• _Action item_
Each line of the data that includes the string "state" is to be copied out.

• _Extracted entries_
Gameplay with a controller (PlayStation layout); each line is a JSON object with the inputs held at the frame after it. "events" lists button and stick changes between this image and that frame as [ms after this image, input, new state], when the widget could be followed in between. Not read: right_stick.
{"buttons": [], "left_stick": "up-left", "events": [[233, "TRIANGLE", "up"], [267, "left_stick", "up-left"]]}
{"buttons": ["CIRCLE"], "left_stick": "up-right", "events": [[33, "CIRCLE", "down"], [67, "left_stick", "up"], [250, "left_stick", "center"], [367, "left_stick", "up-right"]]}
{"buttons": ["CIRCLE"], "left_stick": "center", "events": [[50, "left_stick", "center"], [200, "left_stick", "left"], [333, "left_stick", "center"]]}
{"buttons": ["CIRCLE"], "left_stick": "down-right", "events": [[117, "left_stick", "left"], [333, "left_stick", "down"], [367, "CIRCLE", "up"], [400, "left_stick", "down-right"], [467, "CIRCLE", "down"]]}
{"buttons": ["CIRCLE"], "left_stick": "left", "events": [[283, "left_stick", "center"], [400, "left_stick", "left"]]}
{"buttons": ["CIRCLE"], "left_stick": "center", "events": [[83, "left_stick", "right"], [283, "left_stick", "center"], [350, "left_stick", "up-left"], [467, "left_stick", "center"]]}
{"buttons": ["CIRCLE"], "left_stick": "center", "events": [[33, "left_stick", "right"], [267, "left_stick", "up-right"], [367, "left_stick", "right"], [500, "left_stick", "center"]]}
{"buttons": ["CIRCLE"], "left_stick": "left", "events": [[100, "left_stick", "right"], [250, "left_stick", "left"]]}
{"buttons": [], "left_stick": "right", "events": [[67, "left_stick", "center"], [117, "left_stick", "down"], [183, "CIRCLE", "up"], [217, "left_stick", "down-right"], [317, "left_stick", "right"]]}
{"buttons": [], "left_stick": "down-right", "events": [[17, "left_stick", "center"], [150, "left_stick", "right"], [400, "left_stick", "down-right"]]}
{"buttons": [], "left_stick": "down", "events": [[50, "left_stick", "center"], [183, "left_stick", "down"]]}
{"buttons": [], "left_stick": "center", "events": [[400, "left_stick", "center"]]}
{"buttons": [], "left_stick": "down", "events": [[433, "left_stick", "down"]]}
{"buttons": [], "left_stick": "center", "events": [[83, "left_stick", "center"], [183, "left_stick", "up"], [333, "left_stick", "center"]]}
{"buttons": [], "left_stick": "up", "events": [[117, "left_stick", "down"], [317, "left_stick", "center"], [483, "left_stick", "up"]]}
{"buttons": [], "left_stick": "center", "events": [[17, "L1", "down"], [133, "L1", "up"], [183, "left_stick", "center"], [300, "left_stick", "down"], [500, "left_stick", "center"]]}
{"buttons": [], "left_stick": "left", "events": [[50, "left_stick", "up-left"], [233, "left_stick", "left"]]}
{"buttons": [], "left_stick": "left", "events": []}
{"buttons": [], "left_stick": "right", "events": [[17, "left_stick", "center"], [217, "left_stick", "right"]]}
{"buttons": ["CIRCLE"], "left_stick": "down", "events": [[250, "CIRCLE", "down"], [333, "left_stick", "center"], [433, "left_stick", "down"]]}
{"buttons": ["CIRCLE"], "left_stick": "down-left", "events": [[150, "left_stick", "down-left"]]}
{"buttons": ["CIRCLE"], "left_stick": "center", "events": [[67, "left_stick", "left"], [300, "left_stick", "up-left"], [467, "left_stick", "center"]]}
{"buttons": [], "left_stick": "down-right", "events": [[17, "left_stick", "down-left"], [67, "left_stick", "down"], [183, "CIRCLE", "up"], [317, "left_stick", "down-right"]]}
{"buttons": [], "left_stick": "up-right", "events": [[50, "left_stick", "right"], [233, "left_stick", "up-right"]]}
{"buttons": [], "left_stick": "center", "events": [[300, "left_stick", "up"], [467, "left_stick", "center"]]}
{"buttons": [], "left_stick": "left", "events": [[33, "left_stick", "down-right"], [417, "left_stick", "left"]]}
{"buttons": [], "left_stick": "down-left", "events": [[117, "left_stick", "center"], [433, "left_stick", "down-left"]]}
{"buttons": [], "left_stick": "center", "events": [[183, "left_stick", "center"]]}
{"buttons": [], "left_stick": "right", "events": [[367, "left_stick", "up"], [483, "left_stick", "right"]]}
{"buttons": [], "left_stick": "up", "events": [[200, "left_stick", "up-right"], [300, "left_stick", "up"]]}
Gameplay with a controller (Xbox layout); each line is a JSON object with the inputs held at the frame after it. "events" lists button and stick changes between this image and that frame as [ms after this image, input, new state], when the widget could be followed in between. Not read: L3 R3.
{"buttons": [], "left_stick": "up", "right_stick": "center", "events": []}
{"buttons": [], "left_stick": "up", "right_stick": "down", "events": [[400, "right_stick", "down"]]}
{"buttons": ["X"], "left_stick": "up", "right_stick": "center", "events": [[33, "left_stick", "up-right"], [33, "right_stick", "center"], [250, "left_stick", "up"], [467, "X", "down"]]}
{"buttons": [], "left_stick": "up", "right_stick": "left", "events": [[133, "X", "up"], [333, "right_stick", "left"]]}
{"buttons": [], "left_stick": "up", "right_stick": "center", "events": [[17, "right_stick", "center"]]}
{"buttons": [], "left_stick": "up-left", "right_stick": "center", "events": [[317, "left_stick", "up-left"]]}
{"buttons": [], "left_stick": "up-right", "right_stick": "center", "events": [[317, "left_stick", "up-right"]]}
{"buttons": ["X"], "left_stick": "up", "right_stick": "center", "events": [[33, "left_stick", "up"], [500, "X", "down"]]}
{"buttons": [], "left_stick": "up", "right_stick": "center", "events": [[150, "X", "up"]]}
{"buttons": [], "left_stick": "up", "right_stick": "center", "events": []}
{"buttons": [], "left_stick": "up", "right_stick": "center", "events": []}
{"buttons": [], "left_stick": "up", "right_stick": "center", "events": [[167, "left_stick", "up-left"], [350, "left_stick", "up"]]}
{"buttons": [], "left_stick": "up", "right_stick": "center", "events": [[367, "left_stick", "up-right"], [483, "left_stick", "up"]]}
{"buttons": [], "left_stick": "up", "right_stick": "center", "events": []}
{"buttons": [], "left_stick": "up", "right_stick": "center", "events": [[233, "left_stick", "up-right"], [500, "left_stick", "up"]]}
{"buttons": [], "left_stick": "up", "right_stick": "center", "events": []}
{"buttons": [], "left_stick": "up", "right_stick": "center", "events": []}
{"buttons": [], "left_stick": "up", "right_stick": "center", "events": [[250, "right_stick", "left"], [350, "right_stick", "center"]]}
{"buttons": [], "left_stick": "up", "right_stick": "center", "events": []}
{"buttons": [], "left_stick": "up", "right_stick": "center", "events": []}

• _Reply to the exercise_
Gameplay with a controller (PlayStation layout); each line is a JSON object with the inputs held at the frame after it. "events" lists button and stick changes between this image and that frame as [ms after this image, input, new state], when the widget could be followed in between. Not read: right_stick.
Gameplay with a controller (Xbox layout); each line is a JSON object with the inputs held at the frame after it. "events" lists button and stick changes between this image and that frame as [ms after this image, input, new state], when the widget could be followed in between. Not read: L3 R3.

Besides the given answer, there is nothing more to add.